By Michael Ndonye | April 1st 2021
From Left: Deputy President William Ruto, President Uhuru Kenyatta and ODM leader Raila Odinga at the launch of the Building Bridges Initiative report at Bomas of Kenya. [File, Standard]

Whether we like it or not, ethnic politics will dominate the 2022 elections. This is because the two political cultures that shape our general elections; horserace journalism and ethnopolitical analyses are in high spirits. A close look at the two political superstructures explains how the heavens are shaping 2022 politics. The big question is whether ethnic political mobilisation is a boon or a bane.

In a paper published by the Athens Journal of Media and Communication, titled ‘Media, elections, and ethnopolitics in Kenya: In the 2017 elections reportage, ethnicity still mattered', I posited from the findings that in 2017 elections, ethnicity carried significant weight. Arguably in 2022, ethnicity will still matter, and we can do little about it. Are we then eternally chained to ethnicity as a country?

We must have learned by now that gods have placed this country's fate in the hands of a few national political honchos, namely, Uhuru Kenyatta, Raila Odinga, William Ruto, and Gideon Moi, Kalonzo Musyoka, Musalia Mudavadi and Moses Wetangula. Period.

Recent events which have seen Kanu, ANC, Wiper and Ford Kenya parties disperse to their regions to consolidate their ethnic kin and kith is unsurprising. This normalised political programming comes around every five years. Some people have argued that ethnic consolidation is no longer a healthy political strategy in Kenya. But what alternative do we have for political grassroots mobilisation?

As we all know, ethnic mobilisation has always been with us; it helps come up with a few formations that coalesce toward elections into ethnopolitical oligarchies. Such ethnopolitical oligarchs like the 2002 Cord, the 2007 Party of National Unity and Orange Democratic Movement (pentagon), the 2013 Jubilee coalition and Cord coalitions and the 2017 National Super Alliance are the products of ethnic, regional party mergers.

■ Extracted data:
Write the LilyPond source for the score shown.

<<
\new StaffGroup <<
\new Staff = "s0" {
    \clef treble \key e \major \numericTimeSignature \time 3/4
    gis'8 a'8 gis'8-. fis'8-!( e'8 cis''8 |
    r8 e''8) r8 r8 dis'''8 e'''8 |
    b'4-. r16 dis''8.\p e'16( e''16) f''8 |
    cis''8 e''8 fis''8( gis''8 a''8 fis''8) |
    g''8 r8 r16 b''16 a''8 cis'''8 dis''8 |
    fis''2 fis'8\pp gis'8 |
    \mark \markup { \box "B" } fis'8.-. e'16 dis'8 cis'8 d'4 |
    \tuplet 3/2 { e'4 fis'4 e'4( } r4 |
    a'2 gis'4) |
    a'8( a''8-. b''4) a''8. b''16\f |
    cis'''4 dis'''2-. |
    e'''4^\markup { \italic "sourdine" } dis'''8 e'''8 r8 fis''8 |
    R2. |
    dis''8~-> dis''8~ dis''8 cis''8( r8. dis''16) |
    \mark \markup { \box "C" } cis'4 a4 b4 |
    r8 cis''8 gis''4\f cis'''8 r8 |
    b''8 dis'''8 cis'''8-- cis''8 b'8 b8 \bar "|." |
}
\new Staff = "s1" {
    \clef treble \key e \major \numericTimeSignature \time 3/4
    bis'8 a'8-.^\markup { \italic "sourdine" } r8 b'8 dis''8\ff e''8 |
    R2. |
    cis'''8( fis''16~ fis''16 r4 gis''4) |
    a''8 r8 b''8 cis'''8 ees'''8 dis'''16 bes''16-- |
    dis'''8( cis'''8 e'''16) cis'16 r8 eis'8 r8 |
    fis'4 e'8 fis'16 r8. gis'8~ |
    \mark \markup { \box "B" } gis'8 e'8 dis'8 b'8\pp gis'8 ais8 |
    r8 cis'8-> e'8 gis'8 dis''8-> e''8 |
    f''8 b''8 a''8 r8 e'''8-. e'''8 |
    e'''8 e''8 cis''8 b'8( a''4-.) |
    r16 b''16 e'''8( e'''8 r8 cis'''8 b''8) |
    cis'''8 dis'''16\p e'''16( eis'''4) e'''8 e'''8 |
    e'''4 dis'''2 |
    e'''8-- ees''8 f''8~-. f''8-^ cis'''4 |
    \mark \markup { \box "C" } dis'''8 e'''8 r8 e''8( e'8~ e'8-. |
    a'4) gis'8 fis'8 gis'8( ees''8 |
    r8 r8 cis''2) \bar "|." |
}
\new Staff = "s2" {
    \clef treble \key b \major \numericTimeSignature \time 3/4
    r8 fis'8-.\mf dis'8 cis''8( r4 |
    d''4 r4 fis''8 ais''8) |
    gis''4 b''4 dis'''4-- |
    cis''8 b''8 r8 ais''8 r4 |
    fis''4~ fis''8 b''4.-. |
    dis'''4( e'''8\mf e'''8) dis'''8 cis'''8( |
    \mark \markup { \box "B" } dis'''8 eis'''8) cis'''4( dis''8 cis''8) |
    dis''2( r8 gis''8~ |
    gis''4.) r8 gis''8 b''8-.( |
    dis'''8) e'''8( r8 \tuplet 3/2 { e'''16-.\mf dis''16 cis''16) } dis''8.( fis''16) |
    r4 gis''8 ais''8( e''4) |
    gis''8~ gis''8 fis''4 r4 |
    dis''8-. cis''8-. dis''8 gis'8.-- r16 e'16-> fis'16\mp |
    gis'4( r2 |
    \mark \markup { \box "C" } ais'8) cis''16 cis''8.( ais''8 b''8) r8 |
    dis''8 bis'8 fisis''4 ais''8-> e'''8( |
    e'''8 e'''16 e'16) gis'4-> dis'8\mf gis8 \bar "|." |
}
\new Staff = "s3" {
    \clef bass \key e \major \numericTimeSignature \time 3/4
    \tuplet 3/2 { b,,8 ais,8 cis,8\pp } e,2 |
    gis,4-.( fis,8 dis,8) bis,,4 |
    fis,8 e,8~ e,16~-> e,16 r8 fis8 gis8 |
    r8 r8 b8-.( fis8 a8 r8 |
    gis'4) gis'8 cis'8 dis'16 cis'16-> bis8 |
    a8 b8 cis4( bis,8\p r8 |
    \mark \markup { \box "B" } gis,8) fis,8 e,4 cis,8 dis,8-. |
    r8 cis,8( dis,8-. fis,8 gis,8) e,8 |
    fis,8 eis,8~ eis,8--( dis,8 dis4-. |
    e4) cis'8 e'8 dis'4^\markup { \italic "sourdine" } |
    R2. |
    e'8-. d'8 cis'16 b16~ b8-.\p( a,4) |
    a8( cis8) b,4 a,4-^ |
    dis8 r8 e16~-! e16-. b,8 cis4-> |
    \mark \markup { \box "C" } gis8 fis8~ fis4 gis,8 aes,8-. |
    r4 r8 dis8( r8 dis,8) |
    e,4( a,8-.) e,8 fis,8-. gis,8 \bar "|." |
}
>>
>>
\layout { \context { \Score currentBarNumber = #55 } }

■ Your objective:
Reproduce the opinion piece on ethnic politics in Kenya in full, word for word. Draw only on the opinion piece on ethnic politics in Kenya, not on the data.

■ Answer to this exercise:
By Michael Ndonye | April 1st 2021
From Left: Deputy President William Ruto, President Uhuru Kenyatta and ODM leader Raila Odinga at the launch of the Building Bridges Initiative report at Bomas of Kenya. [File, Standard]

Whether we like it or not, ethnic politics will dominate the 2022 elections. This is because the two political cultures that shape our general elections; horserace journalism and ethnopolitical analyses are in high spirits. A close look at the two political superstructures explains how the heavens are shaping 2022 politics. The big question is whether ethnic political mobilisation is a boon or a bane.

In a paper published by the Athens Journal of Media and Communication, titled ‘Media, elections, and ethnopolitics in Kenya: In the 2017 elections reportage, ethnicity still mattered', I posited from the findings that in 2017 elections, ethnicity carried significant weight. Arguably in 2022, ethnicity will still matter, and we can do little about it. Are we then eternally chained to ethnicity as a country?

We must have learned by now that gods have placed this country's fate in the hands of a few national political honchos, namely, Uhuru Kenyatta, Raila Odinga, William Ruto, and Gideon Moi, Kalonzo Musyoka, Musalia Mudavadi and Moses Wetangula. Period.

Recent events which have seen Kanu, ANC, Wiper and Ford Kenya parties disperse to their regions to consolidate their ethnic kin and kith is unsurprising. This normalised political programming comes around every five years. Some people have argued that ethnic consolidation is no longer a healthy political strategy in Kenya. But what alternative do we have for political grassroots mobilisation?

As we all know, ethnic mobilisation has always been with us; it helps come up with a few formations that coalesce toward elections into ethnopolitical oligarchies. Such ethnopolitical oligarchs like the 2002 Cord, the 2007 Party of National Unity and Orange Democratic Movement (pentagon), the 2013 Jubilee coalition and Cord coalitions and the 2017 National Super Alliance are the products of ethnic, regional party mergers.